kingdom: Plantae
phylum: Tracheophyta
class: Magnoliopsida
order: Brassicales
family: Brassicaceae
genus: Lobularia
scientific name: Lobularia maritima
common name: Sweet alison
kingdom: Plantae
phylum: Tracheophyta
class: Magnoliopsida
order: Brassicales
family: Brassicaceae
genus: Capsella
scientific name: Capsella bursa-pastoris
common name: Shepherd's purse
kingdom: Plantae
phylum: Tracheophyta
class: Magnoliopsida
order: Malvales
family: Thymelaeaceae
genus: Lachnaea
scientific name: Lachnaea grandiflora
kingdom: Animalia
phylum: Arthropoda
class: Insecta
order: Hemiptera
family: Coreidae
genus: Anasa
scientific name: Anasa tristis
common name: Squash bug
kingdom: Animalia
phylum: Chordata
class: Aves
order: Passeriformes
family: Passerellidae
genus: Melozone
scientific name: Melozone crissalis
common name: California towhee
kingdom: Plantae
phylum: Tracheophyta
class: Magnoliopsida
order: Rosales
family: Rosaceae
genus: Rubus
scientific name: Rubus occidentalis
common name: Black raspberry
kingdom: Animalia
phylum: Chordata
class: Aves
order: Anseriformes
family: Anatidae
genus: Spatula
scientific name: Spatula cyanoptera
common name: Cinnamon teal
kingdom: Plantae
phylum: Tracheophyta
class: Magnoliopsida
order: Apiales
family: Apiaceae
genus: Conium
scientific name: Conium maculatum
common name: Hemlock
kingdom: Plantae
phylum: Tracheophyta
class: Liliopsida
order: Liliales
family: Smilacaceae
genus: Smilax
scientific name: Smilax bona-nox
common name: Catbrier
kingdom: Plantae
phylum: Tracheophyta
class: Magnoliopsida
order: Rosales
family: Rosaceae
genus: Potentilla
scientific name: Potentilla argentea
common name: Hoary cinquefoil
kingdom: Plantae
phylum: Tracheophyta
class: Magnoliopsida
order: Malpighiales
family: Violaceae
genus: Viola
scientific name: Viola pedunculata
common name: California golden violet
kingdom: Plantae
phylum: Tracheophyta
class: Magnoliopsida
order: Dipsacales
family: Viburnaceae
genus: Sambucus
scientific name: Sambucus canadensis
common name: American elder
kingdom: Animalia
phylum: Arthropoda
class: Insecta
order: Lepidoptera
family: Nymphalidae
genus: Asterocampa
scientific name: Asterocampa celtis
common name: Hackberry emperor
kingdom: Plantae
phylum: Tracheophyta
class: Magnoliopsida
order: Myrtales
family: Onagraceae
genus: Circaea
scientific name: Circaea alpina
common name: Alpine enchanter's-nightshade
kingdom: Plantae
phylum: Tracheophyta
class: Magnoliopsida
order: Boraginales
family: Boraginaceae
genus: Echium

Exercise directions – Rewrite the records between the line holding "common name: Shepherd's purse" and the line holding "common name: California towhee", inclusive, switching "phylum" to "division" and leaving all else unchanged.

Problem solution –
common name: Shepherd's purse
kingdom: Plantae
division: Tracheophyta
class: Magnoliopsida
order: Malvales
family: Thymelaeaceae
genus: Lachnaea
scientific name: Lachnaea grandiflora
kingdom: Animalia
division: Arthropoda
class: Insecta
order: Hemiptera
family: Coreidae
genus: Anasa
scientific name: Anasa tristis
common name: Squash bug
kingdom: Animalia
division: Chordata
class: Aves
order: Passeriformes
family: Passerellidae
genus: Melozone
scientific name: Melozone crissalis
common name: California towhee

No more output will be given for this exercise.